We know when a red flag looks us in the face, there’s no such thing as a free lunch, and a WiFi survey for free carries the pitfalls you’d expect.
A comprehensive onsite WiFi survey will give you an engineer (or team) at your premises who’ll provide an in-depth and comprehensive survey report and design guide, which is handed over to you to keep. Your report will provide details of how many Access Points you need, how and where to mount them, with recommendations for copper and fibre cabling, plus photographs to aid the installation.
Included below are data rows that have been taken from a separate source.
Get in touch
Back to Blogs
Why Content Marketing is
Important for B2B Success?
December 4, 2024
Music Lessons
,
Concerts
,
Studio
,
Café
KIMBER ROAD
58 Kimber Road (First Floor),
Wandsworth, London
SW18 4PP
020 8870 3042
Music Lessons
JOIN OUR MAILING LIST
With this detailed blueprint you are free to either continue the project with your surveyor, or keep the document for use with a third party (although, of course, you’re back to square one of finding those needles in the haystack).
Warning signs of free WiFi Surveys
Hopefully the above information will have given you the insight you might need when choosing a wireless solutions provider to conduct an onsite WiFi survey. However, here are a handful of additional things you should look out for when talking to free survey providers.
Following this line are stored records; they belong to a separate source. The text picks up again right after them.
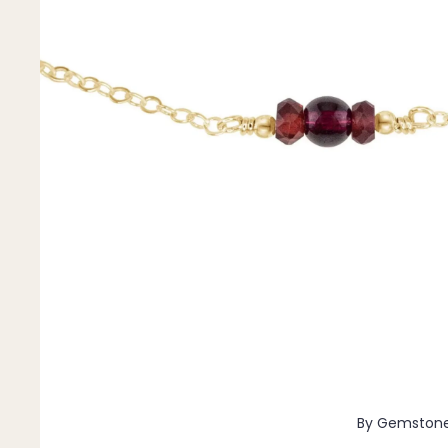
Pendants
By Material
14k Gold Fill
Sterling Silver
14k Rose Gold Fill
Stainless Steel
Jewellery Sets
Earrings, Necklace & Bracelet Sets
Earrings & Necklace Sets
Necklace & Bracelet Sets
Pendant Bundles
Add-Ons & Charms
By Gemston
Structured Cabling – are they proposing to look at the cabling aspects of your project? This may not seem relevant for a WiFi survey, but wireless Access Points will require a physical cable connection. Understanding any limitations to cable routing is vital to the finalised position of the Access Points – a survey may well identify the optimum position for coverage, yet if a cabling route cannot be found then this information is redundant.
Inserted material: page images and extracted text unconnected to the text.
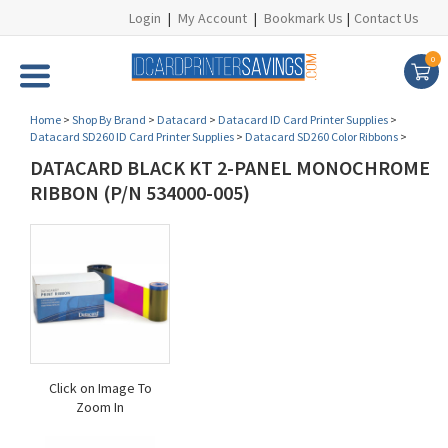
Login
|
My Account
|
Bookmark Us
|
Contact Us
0
Home
>
Shop By Brand
>
Datacard
>
Datacard ID Card Printer Supplies
>
Datacard SD260 ID Card Printer Supplies
>
Datacard SD260 Color Ribbons
>
DATACARD BLACK KT 2-PANEL MONOCHROME
RIBBON (P/N 534000-005)
Click on Image To
Zoom In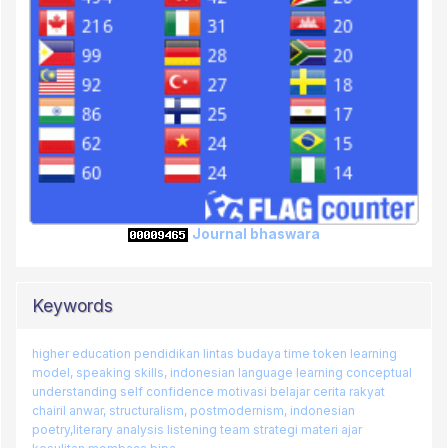
Journal bhaswara
Keywords
higher education
pendidikan lintas budaya
time token learning
model, speaking skills, indonesian language learning
conceptual
understanding
self confidence
motivasi belajar
cerita rakyat
chairil anwar, structuralism, postmodernism, indonesian
poetry,literary analysis
listening team
strategi
materi ajar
This, as well as defining the distances to your cabinet will dictate some of the costing elements of your project – if your cabinet is too far away, and out of maximum cable reach (90 metres), a second cabinet will need to be deployed.
Survey, design and installation of Access Points are only parts of the whole project and a lack of due diligence with regards to structured cabling can lead to unwanted expense post installation.
Survey Snapshots – rather than completing a full site survey, which should involve an engineer taking a full RF map of your proposed coverage area, some free survey providers will reduce time-on-site (and thus their costs) by taking a partial RF snapshot and then replicating this to produce a ‘full’ design.
This method is fraught with pitfalls to the ultimate success of your project – without a detailed understanding of the entire site, and the varying areas of RF interference, materials, moving objects and more, you may well end up with a WiFi solution which looks great on paper (lots of nice green areas on the survey heatmap) but fails to deliver in reality.
Wireless Credentials – the easiest to ‘fake’, sadly, unscrupulous outfits will claim to be ‘experts’ in all aspects of RF and, in the age of the Internet, a half-decent website can be enough to appear credible. Take a look at their client case studies or check out their employees on LinkedIn - these are great ways to alleviate any concerns over the type and quality of your WiFi survey or indeed, any other wireless work you may be planning.
Final note, and we know you know this too “It’s free for a reason”
I honestly can’t remember many occasions in my own life where the ‘free’ version of something hasn’t either been sub-standard, had a hidden cost associated to it, or was just a gateway to a better, paid version. If your business WiFi is important to you, our advice would be to ensure that you get it right first time – it saves a lot of disruption and unwanted costs later (or sooner) down the line.